| TASK DATA |
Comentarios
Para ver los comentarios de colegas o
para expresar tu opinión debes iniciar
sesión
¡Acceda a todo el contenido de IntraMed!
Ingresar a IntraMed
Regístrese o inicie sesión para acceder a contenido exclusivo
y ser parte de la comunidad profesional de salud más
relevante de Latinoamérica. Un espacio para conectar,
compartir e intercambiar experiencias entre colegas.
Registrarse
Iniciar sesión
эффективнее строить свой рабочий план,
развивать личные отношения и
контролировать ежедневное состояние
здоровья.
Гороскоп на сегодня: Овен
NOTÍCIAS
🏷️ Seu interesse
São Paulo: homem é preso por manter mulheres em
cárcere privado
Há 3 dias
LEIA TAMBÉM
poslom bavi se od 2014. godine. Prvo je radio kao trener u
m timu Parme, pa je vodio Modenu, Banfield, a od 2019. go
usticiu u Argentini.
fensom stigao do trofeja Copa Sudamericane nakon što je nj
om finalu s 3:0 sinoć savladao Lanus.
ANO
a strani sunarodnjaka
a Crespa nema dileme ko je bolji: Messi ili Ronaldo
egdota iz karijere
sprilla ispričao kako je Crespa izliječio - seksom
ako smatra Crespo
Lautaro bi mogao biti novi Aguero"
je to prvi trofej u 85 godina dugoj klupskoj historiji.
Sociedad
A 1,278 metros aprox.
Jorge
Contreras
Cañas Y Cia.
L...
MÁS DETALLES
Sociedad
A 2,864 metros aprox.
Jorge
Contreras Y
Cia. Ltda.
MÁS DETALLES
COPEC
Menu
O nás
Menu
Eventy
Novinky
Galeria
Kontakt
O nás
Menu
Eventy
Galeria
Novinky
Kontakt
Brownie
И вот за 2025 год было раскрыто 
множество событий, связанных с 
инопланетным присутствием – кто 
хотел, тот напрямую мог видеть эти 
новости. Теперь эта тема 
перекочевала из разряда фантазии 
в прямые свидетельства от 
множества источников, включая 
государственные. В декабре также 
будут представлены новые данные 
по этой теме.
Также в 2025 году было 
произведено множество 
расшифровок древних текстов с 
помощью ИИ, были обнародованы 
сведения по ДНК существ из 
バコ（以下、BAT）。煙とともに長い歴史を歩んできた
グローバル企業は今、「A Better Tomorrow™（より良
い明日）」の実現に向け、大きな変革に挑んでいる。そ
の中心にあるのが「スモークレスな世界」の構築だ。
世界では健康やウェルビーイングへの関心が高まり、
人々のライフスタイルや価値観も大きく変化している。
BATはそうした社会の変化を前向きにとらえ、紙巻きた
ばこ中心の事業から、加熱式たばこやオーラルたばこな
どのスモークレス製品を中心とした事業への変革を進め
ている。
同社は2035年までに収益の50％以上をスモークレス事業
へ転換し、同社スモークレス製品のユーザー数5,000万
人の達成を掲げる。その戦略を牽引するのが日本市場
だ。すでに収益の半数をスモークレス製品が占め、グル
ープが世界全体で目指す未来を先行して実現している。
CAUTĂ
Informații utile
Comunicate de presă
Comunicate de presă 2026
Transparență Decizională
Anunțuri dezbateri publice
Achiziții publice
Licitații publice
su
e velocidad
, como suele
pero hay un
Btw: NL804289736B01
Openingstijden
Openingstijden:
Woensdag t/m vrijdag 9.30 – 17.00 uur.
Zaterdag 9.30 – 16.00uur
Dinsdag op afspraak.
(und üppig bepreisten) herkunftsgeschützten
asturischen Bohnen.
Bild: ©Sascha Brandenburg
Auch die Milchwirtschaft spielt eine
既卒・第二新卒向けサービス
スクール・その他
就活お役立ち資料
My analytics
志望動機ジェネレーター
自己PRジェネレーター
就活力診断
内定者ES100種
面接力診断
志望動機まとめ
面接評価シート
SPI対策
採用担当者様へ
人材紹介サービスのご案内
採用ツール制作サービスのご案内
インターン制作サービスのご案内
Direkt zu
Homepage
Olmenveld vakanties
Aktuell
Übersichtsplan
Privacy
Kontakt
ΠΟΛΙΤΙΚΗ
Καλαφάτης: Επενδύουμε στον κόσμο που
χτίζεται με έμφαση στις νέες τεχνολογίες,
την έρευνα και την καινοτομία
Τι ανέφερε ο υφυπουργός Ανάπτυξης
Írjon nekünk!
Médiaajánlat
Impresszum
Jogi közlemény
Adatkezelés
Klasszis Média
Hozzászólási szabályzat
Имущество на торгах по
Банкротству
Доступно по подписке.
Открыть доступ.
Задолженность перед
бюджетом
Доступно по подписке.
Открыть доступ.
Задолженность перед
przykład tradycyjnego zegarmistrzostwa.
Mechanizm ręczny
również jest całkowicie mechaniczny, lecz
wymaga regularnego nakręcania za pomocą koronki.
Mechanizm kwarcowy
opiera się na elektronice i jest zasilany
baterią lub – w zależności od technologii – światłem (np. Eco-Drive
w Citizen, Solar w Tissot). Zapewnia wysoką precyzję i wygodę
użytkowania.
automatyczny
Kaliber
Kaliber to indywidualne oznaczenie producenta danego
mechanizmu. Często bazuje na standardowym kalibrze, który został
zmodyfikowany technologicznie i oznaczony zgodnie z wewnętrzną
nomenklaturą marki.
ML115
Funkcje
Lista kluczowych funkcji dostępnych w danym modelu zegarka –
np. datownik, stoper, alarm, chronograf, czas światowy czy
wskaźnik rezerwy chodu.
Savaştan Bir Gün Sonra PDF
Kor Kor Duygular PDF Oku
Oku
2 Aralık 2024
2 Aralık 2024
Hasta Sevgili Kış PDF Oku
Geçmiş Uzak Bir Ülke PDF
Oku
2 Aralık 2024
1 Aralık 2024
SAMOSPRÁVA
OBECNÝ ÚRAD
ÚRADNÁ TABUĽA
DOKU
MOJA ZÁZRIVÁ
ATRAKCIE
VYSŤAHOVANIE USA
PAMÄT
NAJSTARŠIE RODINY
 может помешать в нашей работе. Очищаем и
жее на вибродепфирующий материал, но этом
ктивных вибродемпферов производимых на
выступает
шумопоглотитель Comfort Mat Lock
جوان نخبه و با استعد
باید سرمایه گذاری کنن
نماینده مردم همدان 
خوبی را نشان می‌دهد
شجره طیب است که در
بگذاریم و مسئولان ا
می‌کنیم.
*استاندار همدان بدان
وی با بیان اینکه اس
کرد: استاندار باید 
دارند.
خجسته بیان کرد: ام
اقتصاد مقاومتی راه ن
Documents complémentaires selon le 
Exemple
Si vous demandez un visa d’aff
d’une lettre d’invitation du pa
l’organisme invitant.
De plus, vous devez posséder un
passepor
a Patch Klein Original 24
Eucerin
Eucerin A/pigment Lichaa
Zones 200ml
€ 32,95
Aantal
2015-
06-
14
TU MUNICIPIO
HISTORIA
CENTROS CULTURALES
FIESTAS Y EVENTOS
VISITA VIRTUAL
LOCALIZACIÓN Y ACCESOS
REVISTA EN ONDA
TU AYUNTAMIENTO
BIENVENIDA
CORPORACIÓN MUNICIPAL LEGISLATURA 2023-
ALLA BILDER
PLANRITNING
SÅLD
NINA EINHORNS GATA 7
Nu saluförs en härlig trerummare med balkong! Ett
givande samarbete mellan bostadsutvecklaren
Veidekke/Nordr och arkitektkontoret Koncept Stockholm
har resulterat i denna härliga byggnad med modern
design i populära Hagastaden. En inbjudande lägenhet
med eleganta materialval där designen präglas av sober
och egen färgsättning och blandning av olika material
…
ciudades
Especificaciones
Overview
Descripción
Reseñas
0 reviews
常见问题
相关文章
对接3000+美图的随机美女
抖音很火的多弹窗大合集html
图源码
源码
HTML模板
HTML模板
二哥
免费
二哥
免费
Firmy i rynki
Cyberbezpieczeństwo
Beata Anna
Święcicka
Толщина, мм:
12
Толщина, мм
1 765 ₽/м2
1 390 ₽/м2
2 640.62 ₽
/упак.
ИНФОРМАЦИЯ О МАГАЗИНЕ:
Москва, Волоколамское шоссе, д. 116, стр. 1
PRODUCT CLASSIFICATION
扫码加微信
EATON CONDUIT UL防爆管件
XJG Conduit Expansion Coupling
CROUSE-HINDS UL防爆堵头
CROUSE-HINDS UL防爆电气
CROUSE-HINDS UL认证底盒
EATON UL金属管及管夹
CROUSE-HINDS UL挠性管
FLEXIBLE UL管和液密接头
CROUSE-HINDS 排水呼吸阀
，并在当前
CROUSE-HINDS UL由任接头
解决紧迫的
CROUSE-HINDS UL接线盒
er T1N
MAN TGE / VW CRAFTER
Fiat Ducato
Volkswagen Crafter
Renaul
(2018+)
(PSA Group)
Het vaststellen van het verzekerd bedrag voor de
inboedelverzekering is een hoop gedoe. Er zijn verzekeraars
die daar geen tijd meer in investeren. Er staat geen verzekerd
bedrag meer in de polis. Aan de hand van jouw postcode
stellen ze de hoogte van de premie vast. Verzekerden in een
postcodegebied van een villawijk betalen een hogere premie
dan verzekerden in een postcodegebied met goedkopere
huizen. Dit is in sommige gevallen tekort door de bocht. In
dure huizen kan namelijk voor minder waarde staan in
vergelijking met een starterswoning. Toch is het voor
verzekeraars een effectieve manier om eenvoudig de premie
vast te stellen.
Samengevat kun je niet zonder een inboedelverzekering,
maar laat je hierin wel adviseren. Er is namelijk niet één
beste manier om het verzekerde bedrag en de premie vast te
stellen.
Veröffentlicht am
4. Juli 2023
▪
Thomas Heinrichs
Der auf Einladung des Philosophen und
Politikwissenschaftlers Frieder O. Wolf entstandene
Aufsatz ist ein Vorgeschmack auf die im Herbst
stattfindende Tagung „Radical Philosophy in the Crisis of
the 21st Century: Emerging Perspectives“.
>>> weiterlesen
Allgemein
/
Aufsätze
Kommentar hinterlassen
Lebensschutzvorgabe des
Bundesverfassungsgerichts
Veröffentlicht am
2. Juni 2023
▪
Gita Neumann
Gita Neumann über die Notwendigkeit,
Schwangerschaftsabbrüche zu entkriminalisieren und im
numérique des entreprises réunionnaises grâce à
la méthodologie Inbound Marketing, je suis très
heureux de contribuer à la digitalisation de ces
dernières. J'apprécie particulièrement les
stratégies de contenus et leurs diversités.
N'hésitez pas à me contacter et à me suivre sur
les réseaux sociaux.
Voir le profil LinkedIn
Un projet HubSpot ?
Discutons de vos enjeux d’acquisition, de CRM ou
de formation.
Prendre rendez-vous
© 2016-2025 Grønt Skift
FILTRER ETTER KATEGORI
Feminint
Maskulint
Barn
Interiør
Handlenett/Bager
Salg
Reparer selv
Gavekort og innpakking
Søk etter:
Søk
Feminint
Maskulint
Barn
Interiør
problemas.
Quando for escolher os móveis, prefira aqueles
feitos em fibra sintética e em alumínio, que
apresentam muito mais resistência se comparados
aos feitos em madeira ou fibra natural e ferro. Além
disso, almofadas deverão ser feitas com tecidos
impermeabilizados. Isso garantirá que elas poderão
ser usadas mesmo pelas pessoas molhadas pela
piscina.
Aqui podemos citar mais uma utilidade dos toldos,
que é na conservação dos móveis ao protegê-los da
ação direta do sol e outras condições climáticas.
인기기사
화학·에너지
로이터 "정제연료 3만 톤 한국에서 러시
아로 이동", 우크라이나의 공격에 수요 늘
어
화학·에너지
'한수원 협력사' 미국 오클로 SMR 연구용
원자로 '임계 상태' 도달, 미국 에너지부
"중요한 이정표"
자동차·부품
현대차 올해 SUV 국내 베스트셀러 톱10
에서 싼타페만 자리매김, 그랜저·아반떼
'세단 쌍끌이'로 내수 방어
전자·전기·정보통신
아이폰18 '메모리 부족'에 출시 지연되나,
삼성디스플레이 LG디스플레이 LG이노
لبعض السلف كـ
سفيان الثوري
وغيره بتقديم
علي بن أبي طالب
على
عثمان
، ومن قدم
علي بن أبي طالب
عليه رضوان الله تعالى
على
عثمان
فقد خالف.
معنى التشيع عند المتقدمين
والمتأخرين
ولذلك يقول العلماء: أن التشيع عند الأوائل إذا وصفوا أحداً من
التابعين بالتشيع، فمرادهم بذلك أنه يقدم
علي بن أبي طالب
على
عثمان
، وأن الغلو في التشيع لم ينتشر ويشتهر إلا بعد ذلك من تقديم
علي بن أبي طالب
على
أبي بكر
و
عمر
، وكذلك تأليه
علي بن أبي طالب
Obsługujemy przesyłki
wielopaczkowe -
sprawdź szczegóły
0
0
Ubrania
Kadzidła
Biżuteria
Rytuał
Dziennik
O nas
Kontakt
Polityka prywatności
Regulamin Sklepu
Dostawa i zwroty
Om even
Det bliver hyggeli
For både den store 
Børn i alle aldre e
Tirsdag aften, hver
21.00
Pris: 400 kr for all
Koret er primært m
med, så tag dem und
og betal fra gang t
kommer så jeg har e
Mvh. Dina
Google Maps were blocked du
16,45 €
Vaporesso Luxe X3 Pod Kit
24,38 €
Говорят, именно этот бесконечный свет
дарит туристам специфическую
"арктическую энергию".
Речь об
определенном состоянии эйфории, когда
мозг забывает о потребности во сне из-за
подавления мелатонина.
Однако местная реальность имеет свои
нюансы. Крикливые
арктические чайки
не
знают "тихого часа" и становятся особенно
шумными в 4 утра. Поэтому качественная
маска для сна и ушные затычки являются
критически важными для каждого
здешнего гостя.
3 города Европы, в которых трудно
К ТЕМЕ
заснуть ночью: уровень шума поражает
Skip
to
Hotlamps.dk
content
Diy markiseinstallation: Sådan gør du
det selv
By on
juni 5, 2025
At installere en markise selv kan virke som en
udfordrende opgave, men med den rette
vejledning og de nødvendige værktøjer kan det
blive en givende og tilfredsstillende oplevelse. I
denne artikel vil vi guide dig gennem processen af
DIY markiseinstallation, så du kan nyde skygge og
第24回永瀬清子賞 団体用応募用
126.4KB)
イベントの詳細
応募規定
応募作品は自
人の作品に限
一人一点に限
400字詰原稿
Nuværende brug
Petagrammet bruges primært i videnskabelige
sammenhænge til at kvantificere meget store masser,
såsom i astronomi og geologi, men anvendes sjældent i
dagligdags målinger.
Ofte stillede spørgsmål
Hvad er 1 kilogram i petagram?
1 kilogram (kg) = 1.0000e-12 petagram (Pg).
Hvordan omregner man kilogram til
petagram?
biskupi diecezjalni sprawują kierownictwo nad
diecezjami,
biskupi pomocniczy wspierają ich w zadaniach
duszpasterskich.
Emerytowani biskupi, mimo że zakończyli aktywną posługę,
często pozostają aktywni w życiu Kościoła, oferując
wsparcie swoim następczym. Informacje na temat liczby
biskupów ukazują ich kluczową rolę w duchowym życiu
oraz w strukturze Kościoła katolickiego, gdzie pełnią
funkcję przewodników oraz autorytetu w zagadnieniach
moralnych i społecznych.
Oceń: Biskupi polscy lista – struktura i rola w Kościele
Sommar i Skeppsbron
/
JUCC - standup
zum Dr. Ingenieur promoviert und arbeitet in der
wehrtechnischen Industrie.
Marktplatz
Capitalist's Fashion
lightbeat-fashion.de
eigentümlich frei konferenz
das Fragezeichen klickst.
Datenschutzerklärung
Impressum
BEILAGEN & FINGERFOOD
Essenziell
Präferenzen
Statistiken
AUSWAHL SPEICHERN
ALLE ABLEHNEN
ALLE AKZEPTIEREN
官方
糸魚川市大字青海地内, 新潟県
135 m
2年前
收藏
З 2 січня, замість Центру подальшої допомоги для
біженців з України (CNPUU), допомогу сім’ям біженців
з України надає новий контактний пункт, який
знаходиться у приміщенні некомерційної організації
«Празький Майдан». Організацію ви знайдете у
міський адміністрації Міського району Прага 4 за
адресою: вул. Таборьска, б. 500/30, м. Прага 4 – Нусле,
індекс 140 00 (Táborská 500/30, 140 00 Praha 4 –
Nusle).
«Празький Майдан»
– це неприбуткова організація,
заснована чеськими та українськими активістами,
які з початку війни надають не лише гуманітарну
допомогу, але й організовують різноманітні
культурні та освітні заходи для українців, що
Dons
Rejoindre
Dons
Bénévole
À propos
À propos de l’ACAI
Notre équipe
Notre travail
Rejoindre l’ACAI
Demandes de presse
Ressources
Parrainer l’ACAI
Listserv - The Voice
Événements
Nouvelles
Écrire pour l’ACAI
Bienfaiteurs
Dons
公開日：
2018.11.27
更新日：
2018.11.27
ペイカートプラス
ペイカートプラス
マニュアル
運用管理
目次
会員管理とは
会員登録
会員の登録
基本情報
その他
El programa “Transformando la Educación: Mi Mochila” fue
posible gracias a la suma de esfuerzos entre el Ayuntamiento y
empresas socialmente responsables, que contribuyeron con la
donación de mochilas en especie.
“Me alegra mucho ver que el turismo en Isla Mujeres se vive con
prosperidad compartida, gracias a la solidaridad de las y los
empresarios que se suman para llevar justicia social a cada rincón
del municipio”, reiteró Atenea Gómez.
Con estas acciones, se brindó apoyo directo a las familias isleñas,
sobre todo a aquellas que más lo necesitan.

| WHAT TO DO |
Each line above from the one with "fensom stigao do" up to and including the one with "произведено множество" must be set down exactly, and no line outside that span may appear.

| THE COMPLETED TASK |
fensom stigao do trofeja Copa Sudamericane nakon što je nj
om finalu s 3:0 sinoć savladao Lanus.
ANO
a strani sunarodnjaka
a Crespa nema dileme ko je bolji: Messi ili Ronaldo
egdota iz karijere
sprilla ispričao kako je Crespa izliječio - seksom
ako smatra Crespo
Lautaro bi mogao biti novi Aguero"
je to prvi trofej u 85 godina dugoj klupskoj historiji.
Sociedad
A 1,278 metros aprox.
Jorge
Contreras
Cañas Y Cia.
L...
MÁS DETALLES
Sociedad
A 2,864 metros aprox.
Jorge
Contreras Y
Cia. Ltda.
MÁS DETALLES
COPEC
Menu
O nás
Menu
Eventy
Novinky
Galeria
Kontakt
O nás
Menu
Eventy
Galeria
Novinky
Kontakt
Brownie
И вот за 2025 год было раскрыто 
множество событий, связанных с 
инопланетным присутствием – кто 
хотел, тот напрямую мог видеть эти 
новости. Теперь эта тема 
перекочевала из разряда фантазии 
в прямые свидетельства от 
множества источников, включая 
государственные. В декабре также 
будут представлены новые данные 
по этой теме.
Также в 2025 году было 
произведено множество 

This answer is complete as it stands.